# The Sims: Medieval - your thoughts?



## Lemmy (Apr 6, 2011)

I was never a big fan of The Sims, though I did play The Sims 1, 3 and that PS2-version. None was particular funny, but I still ended up getting The Sims: Medieval. After a couple of hours, I actually find myself enjoying it a lot. It feels a lot like the other games, except you have hero characters instead of the usual family, and you have better control over the hero. Also, you only have two needs now: Energy and hunger. You take care of them by sleeping and eating, naturally. It gives you more freedom to do whatever you want, which is good.

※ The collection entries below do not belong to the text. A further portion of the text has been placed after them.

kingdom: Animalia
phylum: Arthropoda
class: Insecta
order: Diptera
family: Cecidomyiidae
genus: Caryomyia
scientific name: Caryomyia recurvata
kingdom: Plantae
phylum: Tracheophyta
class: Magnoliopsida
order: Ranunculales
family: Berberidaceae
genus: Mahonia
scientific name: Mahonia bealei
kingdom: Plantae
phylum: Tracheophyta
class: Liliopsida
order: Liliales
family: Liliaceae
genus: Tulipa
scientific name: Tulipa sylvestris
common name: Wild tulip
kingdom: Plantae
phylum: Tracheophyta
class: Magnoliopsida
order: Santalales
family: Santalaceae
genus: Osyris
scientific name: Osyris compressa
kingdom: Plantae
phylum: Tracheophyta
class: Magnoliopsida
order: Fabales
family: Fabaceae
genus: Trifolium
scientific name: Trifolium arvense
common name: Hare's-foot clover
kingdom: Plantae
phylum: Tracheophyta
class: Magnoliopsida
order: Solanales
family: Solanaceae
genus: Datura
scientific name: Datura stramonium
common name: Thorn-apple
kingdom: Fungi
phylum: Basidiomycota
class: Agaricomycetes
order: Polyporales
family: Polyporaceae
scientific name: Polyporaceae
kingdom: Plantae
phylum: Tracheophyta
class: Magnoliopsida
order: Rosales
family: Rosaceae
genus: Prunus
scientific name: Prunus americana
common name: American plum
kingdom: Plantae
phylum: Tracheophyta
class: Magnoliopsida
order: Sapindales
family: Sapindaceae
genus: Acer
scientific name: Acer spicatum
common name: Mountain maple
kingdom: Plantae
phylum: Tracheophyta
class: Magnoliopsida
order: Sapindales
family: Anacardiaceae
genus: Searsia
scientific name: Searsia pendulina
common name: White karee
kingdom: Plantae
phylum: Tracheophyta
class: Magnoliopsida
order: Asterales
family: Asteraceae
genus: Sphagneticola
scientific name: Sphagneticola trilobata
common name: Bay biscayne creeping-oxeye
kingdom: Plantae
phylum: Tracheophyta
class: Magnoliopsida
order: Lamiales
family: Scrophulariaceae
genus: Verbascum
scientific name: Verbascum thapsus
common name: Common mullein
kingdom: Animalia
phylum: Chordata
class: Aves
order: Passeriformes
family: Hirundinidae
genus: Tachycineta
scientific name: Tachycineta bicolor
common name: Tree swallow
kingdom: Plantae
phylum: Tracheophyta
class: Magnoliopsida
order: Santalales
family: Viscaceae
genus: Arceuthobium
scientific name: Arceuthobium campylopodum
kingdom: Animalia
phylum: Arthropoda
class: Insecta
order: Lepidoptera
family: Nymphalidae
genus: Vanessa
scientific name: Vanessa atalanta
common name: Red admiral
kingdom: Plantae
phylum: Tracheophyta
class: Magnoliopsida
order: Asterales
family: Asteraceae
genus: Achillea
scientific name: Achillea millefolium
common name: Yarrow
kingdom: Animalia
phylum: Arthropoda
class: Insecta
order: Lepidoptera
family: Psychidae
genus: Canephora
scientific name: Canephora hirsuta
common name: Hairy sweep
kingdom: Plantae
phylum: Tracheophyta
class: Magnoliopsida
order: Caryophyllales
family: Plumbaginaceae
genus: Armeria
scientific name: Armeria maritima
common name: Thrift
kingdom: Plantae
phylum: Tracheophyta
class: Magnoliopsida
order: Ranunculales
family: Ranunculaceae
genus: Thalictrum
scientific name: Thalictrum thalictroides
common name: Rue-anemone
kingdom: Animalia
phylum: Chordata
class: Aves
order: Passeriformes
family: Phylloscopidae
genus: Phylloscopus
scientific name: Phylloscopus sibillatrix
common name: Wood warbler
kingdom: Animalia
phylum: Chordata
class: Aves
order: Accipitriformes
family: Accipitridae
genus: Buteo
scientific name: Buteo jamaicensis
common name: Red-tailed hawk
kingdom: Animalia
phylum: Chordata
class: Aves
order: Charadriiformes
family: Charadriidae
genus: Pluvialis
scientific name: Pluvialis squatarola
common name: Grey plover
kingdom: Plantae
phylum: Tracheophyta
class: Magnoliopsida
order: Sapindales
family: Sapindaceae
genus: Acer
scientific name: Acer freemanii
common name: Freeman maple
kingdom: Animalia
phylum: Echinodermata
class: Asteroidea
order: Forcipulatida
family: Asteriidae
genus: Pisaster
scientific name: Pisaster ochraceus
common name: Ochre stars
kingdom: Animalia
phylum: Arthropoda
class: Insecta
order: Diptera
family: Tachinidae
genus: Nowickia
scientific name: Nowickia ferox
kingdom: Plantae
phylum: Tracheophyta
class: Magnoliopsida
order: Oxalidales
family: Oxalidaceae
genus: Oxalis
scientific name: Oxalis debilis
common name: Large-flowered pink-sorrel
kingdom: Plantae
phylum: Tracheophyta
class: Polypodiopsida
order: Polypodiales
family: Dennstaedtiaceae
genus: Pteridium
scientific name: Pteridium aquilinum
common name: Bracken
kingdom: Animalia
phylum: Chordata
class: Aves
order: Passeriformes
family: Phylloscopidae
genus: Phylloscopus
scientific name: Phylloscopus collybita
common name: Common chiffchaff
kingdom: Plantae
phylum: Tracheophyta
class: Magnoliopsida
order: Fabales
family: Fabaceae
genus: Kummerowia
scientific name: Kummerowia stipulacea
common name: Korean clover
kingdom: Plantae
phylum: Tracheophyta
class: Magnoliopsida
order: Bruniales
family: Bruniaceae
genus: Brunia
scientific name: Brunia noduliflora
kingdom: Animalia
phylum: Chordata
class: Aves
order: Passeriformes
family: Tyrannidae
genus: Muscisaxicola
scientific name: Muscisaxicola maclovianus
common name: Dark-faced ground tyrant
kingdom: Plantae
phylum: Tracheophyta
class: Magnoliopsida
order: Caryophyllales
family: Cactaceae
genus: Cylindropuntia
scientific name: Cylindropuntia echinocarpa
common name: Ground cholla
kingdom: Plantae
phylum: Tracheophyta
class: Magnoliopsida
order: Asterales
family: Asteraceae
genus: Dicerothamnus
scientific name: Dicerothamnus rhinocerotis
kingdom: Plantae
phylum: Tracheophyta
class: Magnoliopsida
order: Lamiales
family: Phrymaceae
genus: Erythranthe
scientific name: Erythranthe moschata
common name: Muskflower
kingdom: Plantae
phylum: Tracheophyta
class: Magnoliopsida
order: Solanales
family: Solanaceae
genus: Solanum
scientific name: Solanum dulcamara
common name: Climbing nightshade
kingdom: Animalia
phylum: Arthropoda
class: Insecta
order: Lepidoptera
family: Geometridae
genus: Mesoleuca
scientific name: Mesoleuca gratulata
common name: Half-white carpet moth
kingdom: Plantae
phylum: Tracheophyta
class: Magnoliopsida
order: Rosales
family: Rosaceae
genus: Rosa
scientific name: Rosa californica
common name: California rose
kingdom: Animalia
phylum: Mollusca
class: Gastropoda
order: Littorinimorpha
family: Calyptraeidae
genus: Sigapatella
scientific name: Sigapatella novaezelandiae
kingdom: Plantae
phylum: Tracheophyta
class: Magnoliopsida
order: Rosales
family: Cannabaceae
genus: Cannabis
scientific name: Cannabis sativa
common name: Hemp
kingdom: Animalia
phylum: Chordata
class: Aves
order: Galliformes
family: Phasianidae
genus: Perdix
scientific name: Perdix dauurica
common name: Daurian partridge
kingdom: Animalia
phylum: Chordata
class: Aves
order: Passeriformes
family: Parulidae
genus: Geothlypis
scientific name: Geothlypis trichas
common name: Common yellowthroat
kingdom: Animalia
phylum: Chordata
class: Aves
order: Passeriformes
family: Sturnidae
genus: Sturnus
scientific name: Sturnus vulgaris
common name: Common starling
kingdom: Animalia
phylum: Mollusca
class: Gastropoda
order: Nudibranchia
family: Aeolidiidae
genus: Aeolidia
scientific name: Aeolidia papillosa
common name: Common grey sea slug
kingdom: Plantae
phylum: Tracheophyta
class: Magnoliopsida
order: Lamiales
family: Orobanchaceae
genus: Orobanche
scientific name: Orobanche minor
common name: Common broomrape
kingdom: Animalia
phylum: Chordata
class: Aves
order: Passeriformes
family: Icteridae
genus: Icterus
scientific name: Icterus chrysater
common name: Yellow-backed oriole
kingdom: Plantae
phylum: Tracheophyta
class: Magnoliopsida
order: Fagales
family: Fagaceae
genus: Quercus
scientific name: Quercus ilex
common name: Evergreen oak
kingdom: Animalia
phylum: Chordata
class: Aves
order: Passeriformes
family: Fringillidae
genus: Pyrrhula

Another fun thing is that we have quests and kingdom ambitions this time around. Or hero quests and kingdom quests, if you want. The hero quests are usual stuff like fetch wood, talk to blacksmith, summon genie in the mirror and challenge a bully to duel, send him to the stocks and egg him. The usual.  All of these are in a quest list, and once you complete them, you finish the kingdom ambition. It gives you a much better sense of purpose, but none of the quests are urgent as far as I know. The only thing is that you start as a monarch and get two responsibilities each day, and your sim will be in a bad mood if he or she fail to do them.

Beyond that, it's the usual stuff. You have a lot of freedom to mess around and do what you please, as usual. Though I was a bit surprised when my female hero-sim married another woman.


----------



## devilsgrin (Apr 9, 2011)

its the quests that make Sims Medieval so fun. Otherwise its largely the regular Sims... With Quests and daily tasks its so much more engaging. Same-Same marriage/"play" IS a Sims staple... shouldn't suprise anyone nowadays. 
The one thing i'm still yet to do, is send someone to the Pit... for a while i was seriously considering having my Blacksmith (the only character i used a pre-generated for) sent to the Pit...he bothered me for some reason...


----------



## Lemmy (Apr 9, 2011)

I sent my wife to the pit.


----------